Cumhuriyet’in ilk yüzyılında bir devlet politikası olarak gençlerin yetişmeleri ve uzmanlaşmaları için yurtdışına gönderildiğini vurgulayan Kara, “Yurtdışına gönderilen kişilerle ilgili dönüşlerinde örneğin astronomi merkezinde, devlet demiryollarında, ilaç sanayinde çalışsınlar, hatta bu sektörleri, sanayileri kursunlar diye çok bilinçli planlama yapılmış. Yani çok bilinçli bir politika var. Bugün insanlar kendileri gittiği için bu beyinler, eğer geri dönmek isterse Türkiye’de ne şekilde, nasıl değerlendirilebilir? Üzerine bir kurgu yok” diye konuştu.

“Beyin gücü ile Türkiye arasında köprü olmak istiyoruz”

Almanya’da örneğin; Max Planck Enstitüsü’nde yapay zeka çalışmalarında Türkler olduğunu kaydeden Kara, “Her sene yüzlerce araştırmacı geliyor, gidiyor. Bunun istatistiği yok, bunun verisi yok. Biz işte tüm bunları görünür kılarak Türkiye’deki ilgili kurumlara, kuruluşlara ulaşmak istiyoruz. Planımız, görünür kılacağımız beyin gücümüz olan bu kişilerden bizim gibi bir köprü aracılığıyla şirketler, kurumlar, kuruluşlar çok faydalanacak. Bu kişilerden gerek uzmanlıkları gerekse insan hakları, demokrasi anlamında Avrupa'da gördükleri yaşadıkları paylaşımcı kültür gibi değerlerden de Türkiye’nin yararlanmasını istiyoruz. Aslında hem ekonomik hem sosyal hem kültürel öyle bir köprü olma amacımız var” dedi.
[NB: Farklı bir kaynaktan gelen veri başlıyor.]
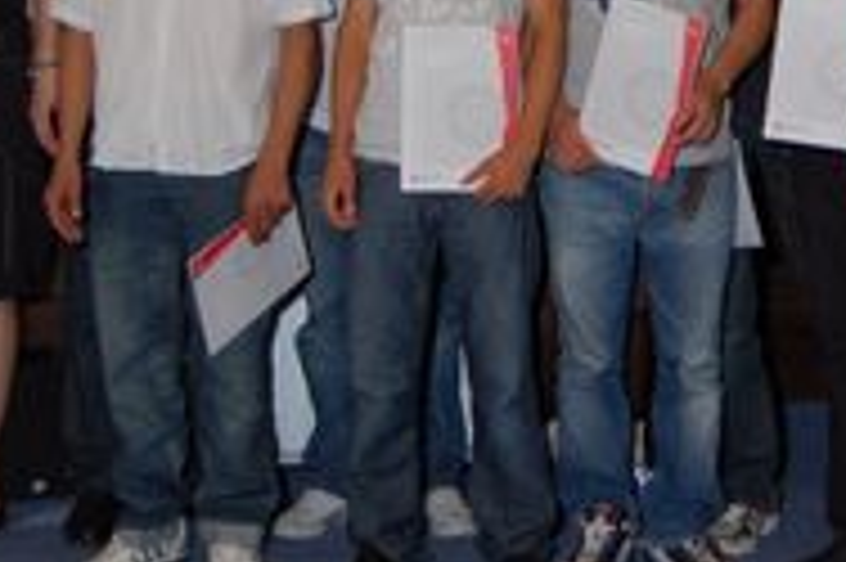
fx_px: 2301
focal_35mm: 98
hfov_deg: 20.7
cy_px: -103
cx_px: 616
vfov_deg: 13.6
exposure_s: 1/60
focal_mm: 24
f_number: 4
Gözde Kara, Bi Dünya Kıvılcım Derneği olarak “Türk Promethe’ler – Cumhuriyet’in Öğrencileri Avrupa’da (1925-1945)” kitabında anlatılan aydınlanma öncüsü beyinler gibi Türkiye’ye yetişmiş beyinlerini yeniden kazandırmak istediklerini sözlerine ekledi.

Bu arada Bi Dünya Kıvılcım Derneği kurucu kadrosu, Türkiye Teknoloji Geliştirme Vakfı (TTGV), Bilim Virüsü gibi yapılarla işbirliği halinde TED Üniversitesi’nin evsahipliğinde, yurtdışı tecrübesine sahip olduktan sonra ülkeye dönüş yapmış isimlerle ilk toplantısını da yaptı.

Burada NASA’da derin uzay iletişimi ve astrofizik alanında görev alırken yeni yılda artık Türkiye’ye dönüş yapma kararı alan Dr. Umut Yıldız kişisel deneyimini paylaştı. TTGV Genel Sekreteri Dr. Mete Çakmakçı da, gençlere ülkede çalışabilmeleri için ekosistem yaratılması ihtiyacını paylaştı. Bilim Virüsü kurucusu Şule Yücebıyık da, Türkiye’de işverenler açısından “yetenek krizi” sorunu bulunduğunu ve bunun giderilmesi için yetenekli gençlerle onları buluşturmak gerektiğini aktardı.